Project Olympus a show-and-tell of tech talent - Center for Technology Transfer and Enterprise Creation - Carnegie Mellon University

Thursday, October 7, 2010

Project Olympus a show-and-tell of tech talent

Simple nametags were not enough for the crowd filling this week's Project Olympus show-and-tell. Instead of just writing a given name -- how boring -- some attendees included a Twitter handle.

The 10th demonstration of Carnegie Mellon University's early-stage, high-tech companies featured innovators who aspire to mimic Twitter's enormous success, even if the explanations of their concepts quickly exceeded 140 characters.

Headed by CMU computer science professor Lenore Blum, Project Olympus has been credited with helping form more than 38 faculty and student spinoff companies since 2007. The latest gathering featured projects hoping to use computer science to solve some of the world's greatest mysteries -- and make some money off work done in the lab.

The show-and-tell focused on works-in-progress.

Computer science professor Carlos Guestrin demonstrated a search function that connects the dots between events.

He showed how a string of New York Times articles can explain the connection between "Monica Lewinsky" and "Florida recount."

Another duo collectively represented both sides of the brain.

English professor David Kaufer joined computer science professor Ananda Gunawardena in presenting Salon, a social network they designed for interactive reading.

Salon turns classroom reading assignments into living documents, allowing students to add annotations and insights on the Web display that are then visible to the entire group.

The interface mimics a Facebook news feed, though instead of commenting on the drama of your college roommate's love life, you may be discussing Madame Bovary's affairs.

The system is already being used in places such as South Fayette School District and Grove City College.

A rundown of the work being done by Ezugo Nwosu's Antecea firm offered a glimpse into managing a paperless future. Mr.

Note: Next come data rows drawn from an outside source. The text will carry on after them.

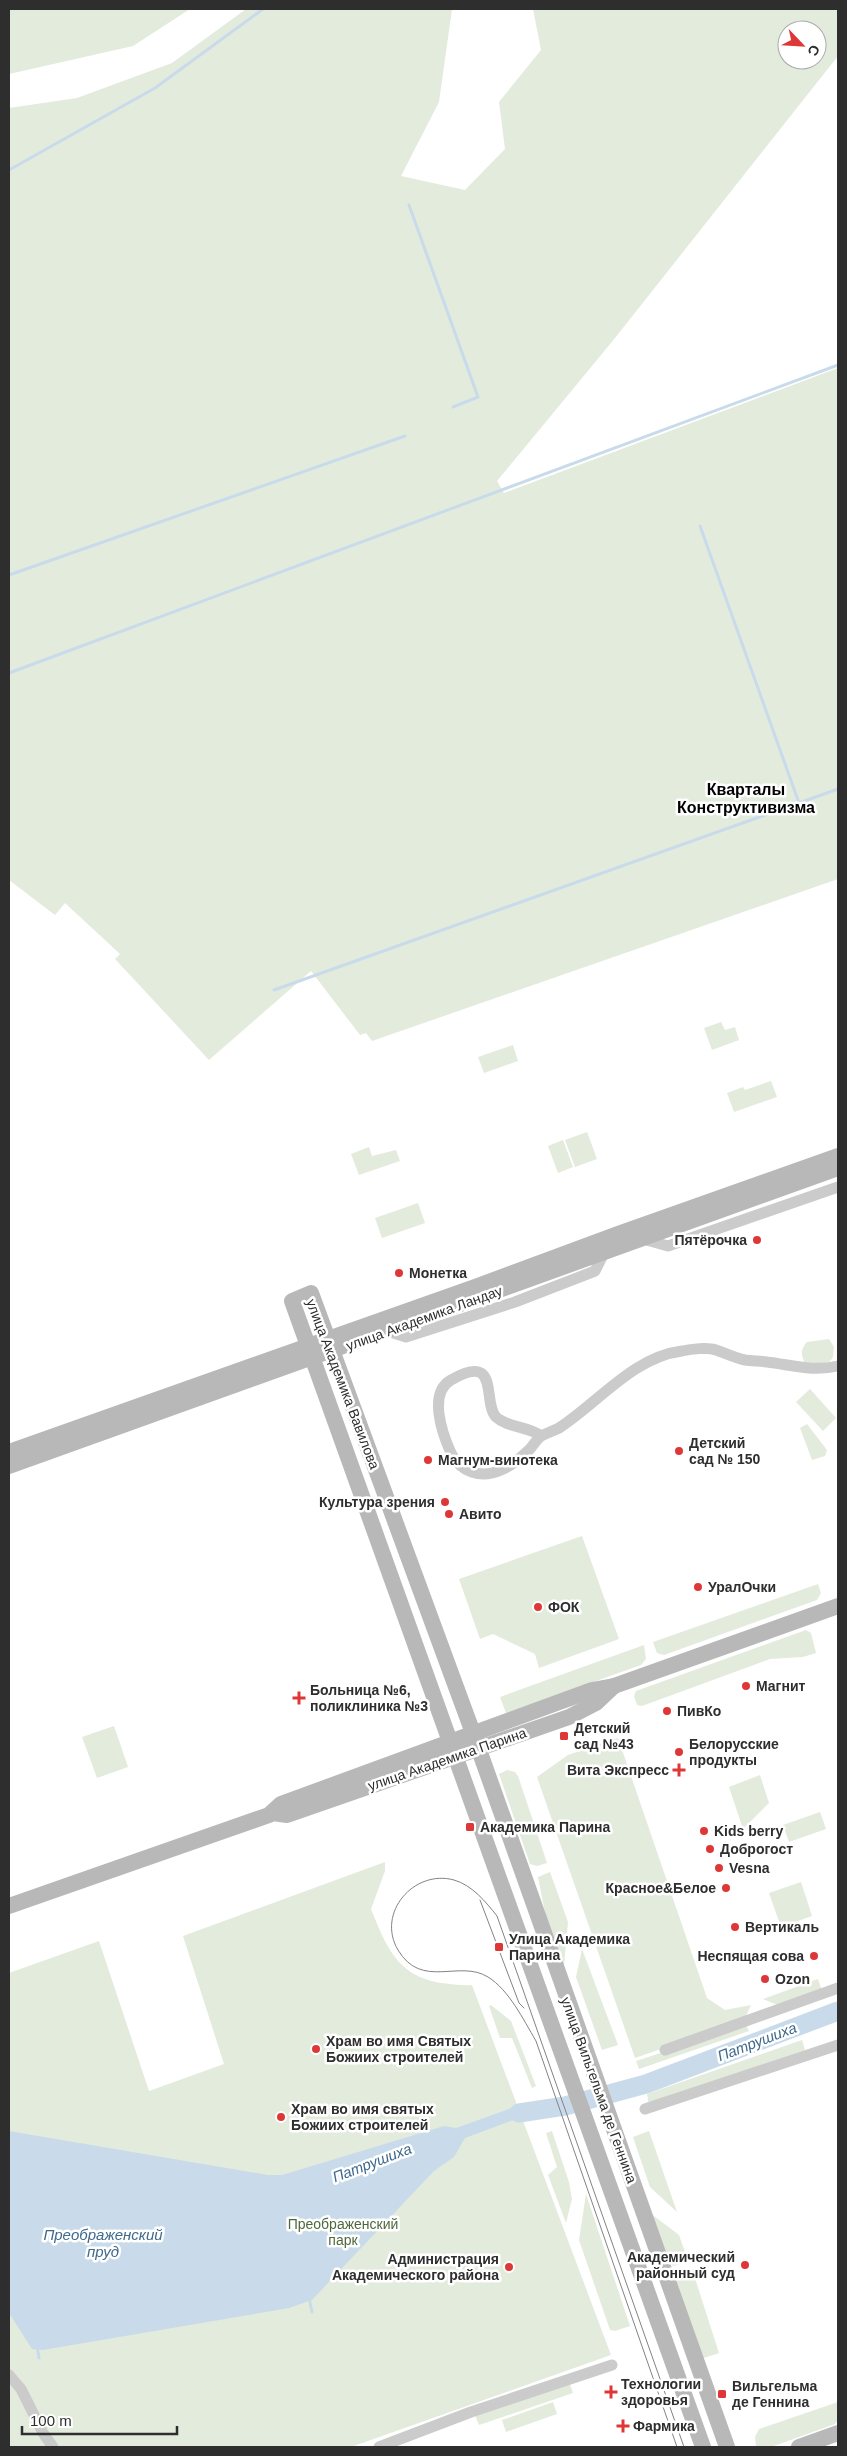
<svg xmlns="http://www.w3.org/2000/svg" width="847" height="2456" font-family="Arial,sans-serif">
  <rect width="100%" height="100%" fill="#fff"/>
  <g fill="#e3ebdc" fill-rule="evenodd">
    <path d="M 9,9 L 190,9 L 133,46 L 9,74 Z"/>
    <path d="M 246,9 L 452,9 L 439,102 L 401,176 L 465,190 L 505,149 L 499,102 L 541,50 L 533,9 L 838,9 L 838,56 L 615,338 L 497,481 L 504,493 L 838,368 L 838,879 L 372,1041 L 366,1033 L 360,1035 L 311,971 L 209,1060 L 115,959 L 120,954 L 65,903 L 55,915 L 9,880 L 9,108 L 77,98 L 172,63 ZM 787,30 L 817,30 L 817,60 L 787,60 Z"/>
    <path d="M 721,1022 L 725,1030 L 735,1027 L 739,1040 L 712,1050 L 704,1028 Z"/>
    <path d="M 513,1045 L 518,1061 L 484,1073 L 478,1057 Z"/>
    <path d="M 771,1081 L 777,1097 L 734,1112 L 727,1093 L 743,1087 L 745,1090 Z"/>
    <path d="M 587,1132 L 597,1159 L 575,1167 L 565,1140 Z"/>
    <path d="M 563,1140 L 573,1167 L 558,1173 L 548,1146 Z"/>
    <path d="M 369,1147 L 372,1156 L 396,1150 L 400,1161 L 359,1175 L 351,1154 Z"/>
    <path d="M 418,1203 L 425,1223 L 382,1238 L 375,1218 Z"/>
    <path d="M 829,1339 L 834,1347 L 833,1357 L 827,1365 L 805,1364 C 801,1354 800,1350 807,1342 Z"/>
    <path d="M 810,1389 L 836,1418 L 823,1431 L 796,1402 Z"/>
    <path d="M 807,1424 L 827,1450 L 825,1456 L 812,1460 L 800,1428 Z"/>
    <path d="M 582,1536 L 619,1639 L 539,1668 L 535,1654 L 493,1634 L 480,1639 L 459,1579 Z"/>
    <path d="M 818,1584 L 821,1593 L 817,1600 L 664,1655 L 657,1653 L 653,1642 Z"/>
    <path d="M 806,1630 L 811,1633 L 816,1653 L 803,1657 L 770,1659 L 642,1706 L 637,1705 L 634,1696 L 636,1691 Z"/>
    <path d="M 644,1645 L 646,1659 L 641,1665 L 506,1713 L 500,1697 Z"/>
    <path d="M 114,1726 L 128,1767 L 97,1778 L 82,1737 Z"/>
    <path d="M 618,1738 L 707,1998 L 725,2010 L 751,2005 L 744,2020 L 635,2058 L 537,1777 L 568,1755 Z"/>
    <path d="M 507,1770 L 515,1772 L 518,1776 L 547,1863 L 537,1866 L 530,1864 L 499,1774 Z"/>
    <path d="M 760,1775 L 769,1803 L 743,1829 L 729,1787 Z"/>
    <path d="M 820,1812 L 826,1829 L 789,1842 L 783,1825 Z"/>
    <path d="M 385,1862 L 385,1871 L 371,1909 C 386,1946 397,1976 441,1983 C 452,1984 461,1986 472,1985 L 611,2355 L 351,2447 L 9,2447 L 9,1973 L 99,1941 L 149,2091 L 224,2064 L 183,1936 Z"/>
    <path d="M 550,1872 L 568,1922 L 564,1966 L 549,1933 L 538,1877 Z"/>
    <path d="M 801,1882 L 812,1916 L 781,1927 L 769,1893 Z"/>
    <path d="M 582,1949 L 618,2045 L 602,2050 L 576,1977 Z"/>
    <path d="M 818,1979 L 822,1991 L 780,2006 L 763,1999 Z"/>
    <path d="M 491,2005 L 511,2021 L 536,2086 L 532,2088 L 512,2038 L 500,2038 L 489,2006 Z"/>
    <path d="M 746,2025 L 749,2031 L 639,2069 L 636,2061 Z"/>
    <path d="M 802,2040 L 805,2050 L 649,2106 L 647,2094 Z"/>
    <path d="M 552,2131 L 569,2182 L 572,2199 L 566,2223 L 548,2175 L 557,2167 L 546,2133 Z"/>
    <path d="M 649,2131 L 677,2212 L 650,2187 L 633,2137 Z"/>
    <path d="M 586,2194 L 630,2326 L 615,2331 L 610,2330 L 579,2240 Z"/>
    <path d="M 650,2213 L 679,2235 L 688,2261 L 674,2266 L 667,2263 Z"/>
    <path d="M 692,2269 L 719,2353 L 701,2359 L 673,2282 L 676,2276 Z"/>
    <path d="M 569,2381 L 573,2393 L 479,2425 L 475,2415 Z"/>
    <path d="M 553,2402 L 557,2414 L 506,2432 L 502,2420 Z"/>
    <path d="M 838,2402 L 838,2420 L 835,2424 L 771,2447 L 756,2447 L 755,2437 L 759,2429 Z"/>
  </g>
  <path fill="#c9dbea" d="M 540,2101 L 545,2114 L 513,2120 L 465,2138 L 454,2157 L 434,2171 L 312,2300 L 289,2308 L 43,2350 L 32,2349 L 9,2313 L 9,2131 L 268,2175 L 282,2175 L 444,2126 L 456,2128 L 509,2109 Z"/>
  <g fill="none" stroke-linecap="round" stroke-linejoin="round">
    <g stroke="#c9dbea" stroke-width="3">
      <path d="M 9,170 L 155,88 L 263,9"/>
      <path d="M 409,205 L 478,397 L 453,407"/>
      <path d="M 700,526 L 799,803"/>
      <path d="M 9,575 L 405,436"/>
      <path d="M 9,673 L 838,365"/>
      <path d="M 274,990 L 838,789"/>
      <path d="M 309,2298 L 312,2312"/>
      <path d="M 37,2346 L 39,2358"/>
    </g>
    <path stroke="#c9dbea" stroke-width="19" d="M 519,2113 L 565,2106 L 646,2084 L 838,2011"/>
    <g stroke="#cbcbcb" stroke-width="11">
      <path d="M 643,1239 L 668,1246 L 838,1187"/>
      <path d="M 387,1331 L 406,1337 L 515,1302 L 595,1271 L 604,1253"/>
      <path d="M 541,1436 C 528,1426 508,1428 496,1417 C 482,1403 501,1351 451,1380 C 428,1393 442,1433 451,1453 C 460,1472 481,1479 501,1470 C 510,1466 522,1457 529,1450 C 533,1446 536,1440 541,1436 C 547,1433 553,1431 559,1428 C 598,1403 633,1357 682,1351 C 691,1349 708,1347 716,1350 C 725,1353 735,1358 745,1360 C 752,1361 760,1361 767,1362 C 792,1365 813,1372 838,1366"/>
      <path d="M 665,2050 L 838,1988"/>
      <path d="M 645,2109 L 838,2045"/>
      <path d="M 9,2375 L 21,2389 L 43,2433 L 53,2447"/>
      <path d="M 379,2447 L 471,2412 L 612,2365"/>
    </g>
    <g stroke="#b8b8b8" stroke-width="16">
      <path d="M 9,1452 L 475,1287 L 618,1234 L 838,1156"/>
      <path d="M 9,1466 L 838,1168"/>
      <path d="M 273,1813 L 287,1815 L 569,1717 L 596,1703 L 614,1686"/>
      <path d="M 9,1906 L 269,1815 L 281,1804 L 592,1690 L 614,1686 L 838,1606"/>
      <path d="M 703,2447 L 292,1301 L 311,1293 L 473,1733 L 727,2447"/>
      <path d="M 799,2447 L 838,2433"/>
    </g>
    <g stroke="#838383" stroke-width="1">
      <path d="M 480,1900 L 519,2003 L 524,2008"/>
      <path d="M 677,2447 L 536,2041 C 523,2019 509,1990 488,1977 C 459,1959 422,1990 398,1950 C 376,1913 414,1869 454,1880 C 472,1885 486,1902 497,1916 L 684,2447"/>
    </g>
  </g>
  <g fill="#de3737" stroke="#fff" stroke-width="2">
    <circle cx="757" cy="1240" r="5"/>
    <circle cx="399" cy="1273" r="5"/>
    <circle cx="679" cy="1451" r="5"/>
    <circle cx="428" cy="1460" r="5"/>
    <circle cx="445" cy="1502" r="5"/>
    <circle cx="449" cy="1514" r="5"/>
    <circle cx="698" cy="1587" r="5"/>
    <circle cx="538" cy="1607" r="5"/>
    <circle cx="746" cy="1686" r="5"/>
    <path d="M296.5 1690.5h5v5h5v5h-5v5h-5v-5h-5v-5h5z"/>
    <circle cx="667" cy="1711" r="5"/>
    <rect x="559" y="1731" width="10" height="10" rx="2.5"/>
    <circle cx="679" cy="1752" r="5"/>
    <path d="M676.5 1762.5h5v5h5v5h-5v5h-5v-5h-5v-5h5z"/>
    <rect x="465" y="1822" width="10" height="10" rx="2.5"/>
    <circle cx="704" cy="1831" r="5"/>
    <circle cx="710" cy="1849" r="5"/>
    <circle cx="719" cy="1868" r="5"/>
    <circle cx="726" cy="1888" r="5"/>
    <circle cx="735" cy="1927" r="5"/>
    <rect x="494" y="1942" width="10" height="10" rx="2.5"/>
    <circle cx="814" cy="1956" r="5"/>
    <circle cx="765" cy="1979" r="5"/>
    <circle cx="316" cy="2049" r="5"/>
    <circle cx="281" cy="2117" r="5"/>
    <circle cx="745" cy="2265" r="5"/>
    <circle cx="509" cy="2267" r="5"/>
    <path d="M608.5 2384.5h5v5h5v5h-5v5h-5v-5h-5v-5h5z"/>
    <rect x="717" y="2389" width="10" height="10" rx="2.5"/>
    <path d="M620.5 2418.5h5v5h5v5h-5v5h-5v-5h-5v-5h5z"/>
  </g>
  <g text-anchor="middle" stroke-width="5" stroke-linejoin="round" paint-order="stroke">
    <g font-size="14" font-weight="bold" fill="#2e2e2e" stroke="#fff" text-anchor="start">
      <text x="747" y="1245" text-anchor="end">Пятёрочка</text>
      <text x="409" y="1278">Монетка</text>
      <text x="689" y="1448">Детский<tspan x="689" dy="16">сад № 150</tspan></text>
      <text x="438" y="1465">Магнум-винотека</text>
      <text x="435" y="1507" text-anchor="end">Культура зрения</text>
      <text x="459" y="1519">Авито</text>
      <text x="708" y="1592">УралОчки</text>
      <text x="548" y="1612">ФОК</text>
      <text x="756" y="1691">Магнит</text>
      <text x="310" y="1695">Больница №6,<tspan x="310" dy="16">поликлиника №3</tspan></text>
      <text x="677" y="1716">ПивКо</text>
      <text x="574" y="1733">Детский<tspan x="574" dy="16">сад №43</tspan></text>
      <text x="689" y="1749">Белорусские<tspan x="689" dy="16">продукты</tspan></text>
      <text x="669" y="1775" text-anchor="end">Вита Экспресс</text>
      <text x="480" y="1832">Академика Парина</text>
      <text x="714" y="1836">Kids berry</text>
      <text x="720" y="1854">Доброгост</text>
      <text x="729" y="1873">Vesna</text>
      <text x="716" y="1893" text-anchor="end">Красное&amp;Белое</text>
      <text x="745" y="1932">Вертикаль</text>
      <text x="509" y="1944">Улица Академика<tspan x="509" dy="16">Парина</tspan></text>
      <text x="804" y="1961" text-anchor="end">Неспящая сова</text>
      <text x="775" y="1984">Ozon</text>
      <text x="326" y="2046">Храм во имя Святых<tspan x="326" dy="16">Божиих строителей</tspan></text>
      <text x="291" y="2114">Храм во имя святых<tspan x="291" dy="16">Божиих строителей</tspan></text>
      <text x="735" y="2262" text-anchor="end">Академический<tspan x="735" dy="16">районный суд</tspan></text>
      <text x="499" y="2264" text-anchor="end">Администрация<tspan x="499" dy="16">Академического района</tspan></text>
      <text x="621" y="2389">Технологии<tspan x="621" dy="16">здоровья</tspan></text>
      <text x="732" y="2391">Вильгельма<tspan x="732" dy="16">де Геннина</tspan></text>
      <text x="633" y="2431">Фармика</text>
    </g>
    <g font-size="14" fill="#2e2e2e" stroke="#fff">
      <text transform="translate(424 1318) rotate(-20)" y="5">улица Академика Ландау</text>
      <text transform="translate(343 1384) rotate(69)" y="5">улица Академика Вавилова</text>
      <text transform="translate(447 1759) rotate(-19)" y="5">улица Академика Парина</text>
      <text transform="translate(599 2090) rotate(70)" y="5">улица Вильгельма де Геннина</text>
    </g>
    <g font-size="14" fill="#4e683d" stroke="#fff">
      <text x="343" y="2229">Преображенский<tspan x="343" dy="16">парк</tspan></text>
    </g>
    <g font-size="15" font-style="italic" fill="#3f698d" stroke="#fff">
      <text transform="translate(757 2042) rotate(-21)" y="5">Патрушиха</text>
      <text transform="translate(372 2163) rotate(-21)" y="5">Патрушиха</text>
      <text x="103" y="2240">Преображенский<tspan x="103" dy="17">пруд</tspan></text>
    </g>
    <g font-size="16" font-weight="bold" fill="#000" stroke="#fff">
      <text x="746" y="795">Кварталы<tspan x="746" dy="18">Конструктивизма</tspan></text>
    </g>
  </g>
  <rect width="847" height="2456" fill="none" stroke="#2e2e2e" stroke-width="20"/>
  <g transform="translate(802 45) rotate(115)"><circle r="24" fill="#ffffff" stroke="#ababab"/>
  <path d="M0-4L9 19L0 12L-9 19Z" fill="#de3737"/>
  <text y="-8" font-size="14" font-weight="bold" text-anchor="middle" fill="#2e2e2e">С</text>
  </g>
  <path d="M22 2426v8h155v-8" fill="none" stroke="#2e2e2e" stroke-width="2.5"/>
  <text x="30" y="2426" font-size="15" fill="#2e2e2e" stroke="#ffffff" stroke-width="4" paint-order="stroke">100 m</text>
</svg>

Nwosu's iPhone and iPad applications help transfer files from desktop computers to mobile devices.

Project Olympus provides office space just blocks from campus where entrepreneurs can work.

Two presenters, Mona Abdel-Halim and Ayan Kishore, left their work -- and sleeping bags -- at the office for a demonstration on their company, Careerimp.

A former Olympus project that has since graduated to the Alpha Lab incubation program on the South Side, Careerimp calls itself an online dating service for job-seekers.

A Careerimp program called Resumate allows users to paste a job posting into the program and see their uploaded resume automatically tailored to that position.

But it was computer science professor Jeannette Wing who offered the most encouragement to attendees shopping their own resumes around.

Fresh off a three-year stint at the National Science Foundation, Dr. Wing offered a macro perspective on national trends in computing and said innovation is a top priority of President Barack Obama's administration.

The insatiable demand for constant connectivity has crossed class and gender lines around the world, she said, and provides opportunities to tackle worldwide calamities like hunger and environmental destruction.

The skyrocketing use of computers and mobile technology in the past few years has created a population with impossible expectations for their devices, she said.

"The more we give, the more they want," said Dr. Wing. "So we will always be in business."